Somut olayda; Dava konusu taşınmazın davacı tarafından 16.04.2014 tarihinde satın alındığı ve 12.05.2014 tebliğ tarihli ihtar ile ihtiyaç nedeniyle tahliyesinin talep edildiği konusunda taraflar arasında uyuşmazlık bulunmamaktadır. Davacı şirket 22.12.2014 tarihinde açmış olduğu işbu dava ile satışını yaptığı mobilya mağazası eşyalarının teşhiri ve depolanması için kullanacağı bir depo ve teşhir mağazasına ihtiyacı bulunduğunu, satış mağazasına yakın ve cadde üzerinde olması nedeniyle uygun taşınmazın dava konusu taşınmaz olduğunu belirterek işyeri ihtiyacı sebebiyle kiralananın tahliyesine karar verilmesini istemiştir.

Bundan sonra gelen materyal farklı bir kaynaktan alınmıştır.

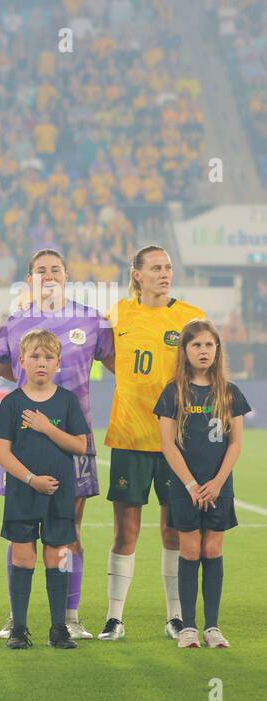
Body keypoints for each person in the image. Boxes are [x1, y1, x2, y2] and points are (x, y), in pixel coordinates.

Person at [0, 249, 114, 642]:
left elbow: (120, 365)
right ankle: (15, 618)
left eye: (56, 269)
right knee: (20, 533)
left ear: (67, 275)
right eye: (41, 270)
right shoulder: (16, 320)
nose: (49, 274)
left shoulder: (92, 320)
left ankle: (69, 616)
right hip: (21, 446)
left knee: (69, 531)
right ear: (30, 278)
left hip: (73, 443)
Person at [99, 245, 205, 641]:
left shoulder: (190, 317)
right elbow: (109, 356)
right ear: (137, 274)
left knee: (173, 530)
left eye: (168, 268)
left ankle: (175, 617)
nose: (165, 274)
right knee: (126, 531)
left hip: (176, 441)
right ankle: (114, 617)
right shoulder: (119, 314)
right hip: (129, 436)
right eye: (156, 268)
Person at [0, 330, 91, 650]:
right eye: (34, 356)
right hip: (24, 491)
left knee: (57, 555)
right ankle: (19, 627)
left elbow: (79, 445)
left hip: (60, 493)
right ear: (21, 361)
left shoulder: (67, 401)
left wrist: (47, 427)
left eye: (48, 357)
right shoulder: (11, 403)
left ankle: (58, 628)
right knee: (22, 555)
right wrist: (32, 479)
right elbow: (2, 453)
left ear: (58, 363)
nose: (41, 363)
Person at [155, 319, 249, 648]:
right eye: (196, 345)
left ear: (218, 350)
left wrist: (217, 482)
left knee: (212, 550)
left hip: (219, 487)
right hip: (185, 487)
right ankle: (189, 627)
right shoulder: (174, 392)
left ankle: (212, 627)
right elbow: (167, 444)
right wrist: (192, 484)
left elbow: (235, 443)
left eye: (209, 345)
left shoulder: (229, 392)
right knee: (190, 551)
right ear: (185, 351)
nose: (203, 351)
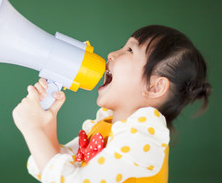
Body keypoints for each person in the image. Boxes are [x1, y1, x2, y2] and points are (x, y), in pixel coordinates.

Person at [12, 25, 211, 183]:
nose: (112, 54)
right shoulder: (105, 125)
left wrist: (33, 130)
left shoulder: (144, 139)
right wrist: (47, 127)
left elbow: (72, 179)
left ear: (154, 87)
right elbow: (56, 168)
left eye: (130, 50)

Mahkemece, hükme esas alınan bilirkişi raporunda; dava konusu taşınmazın hemen yanında bulunan aynı tarihte satın alınan taşınmaza ilişkin olarak 01.01.2015 başlangıç tarihli ve 2 yıl süreli kira sözleşmesi yapıldığı, davacının halen kiracı olarak kullandığı satış mağazasının ve deposunun dava konusu taşınmaza göre daha büyük ve avantajlı olduğu ve tahliye tehditi altında olmadığı belirtilerek ihtiyacın samimi olmadığı açıklanmış ise de ; davacı, tahliye davasının uzun sürme ihtimali ve taşınmazların birleştirilmeden kullanılamayacağından dava konusu taşınmazın yanında bulunan ve halen lokanta olarak kullanılan taşınmazın kira süresinin uzatıldığını ancak, bahsi geçen kiracıdan yazılı tahliye taahüdü aldığı gibi, kiracı ile istendiği zaman tahliye edileceği konusunda tarafların tam bir mutabakatının olduğunu bildirmiş, ve yazılı tahliye taahüdünü dosyaya sunmuştur. Davacının yargılamadaki beyan ve dilekçelerinden halen kirada mobilya satış mağazası olarak kullandığı iş yerini ve deposunu kapatmayacağı, buradaki faaliyetlerini sürdüreceği, kiralanana ise depo, teşhir ve satış yeri olarak ihtiyacının bulunduğu anlaşılmaktadır. Dava konusu taşınmazın yanında bulunan ve birleştirilerek kullanılacağı beyan edilen dükkanın kira süresinin uzatılması ise, taşınmaz hakkında yazılı tahliye taahhüdü alınması ve istendiği zaman çıkacağı şeklinde anlaşma yapılması karşısında ihtiyacın samimi olmadığını göstermez. Kaldı ki iş bu tahliye davasının yargılama süreci boyunca bahse konu taşınmazın boş olarak bekletilmesi de beklenilemez. Bu durumda, dosyada mevcut deliller karşısında davacının işyeri ihtiyacının gerçek, samimi ve zorunlu olduğunun kabulü gerekir. Bu nedenle Mahkemece, kiracı olan davalının kiralanandan tahliyesine karar verilmesi gerekirken, değerlendirmede yanılgıya düşülerek yazılı gerekçeyle davanın reddine karar verilmesi doğru görülmemiş, bozmayı gerektirmiştir.”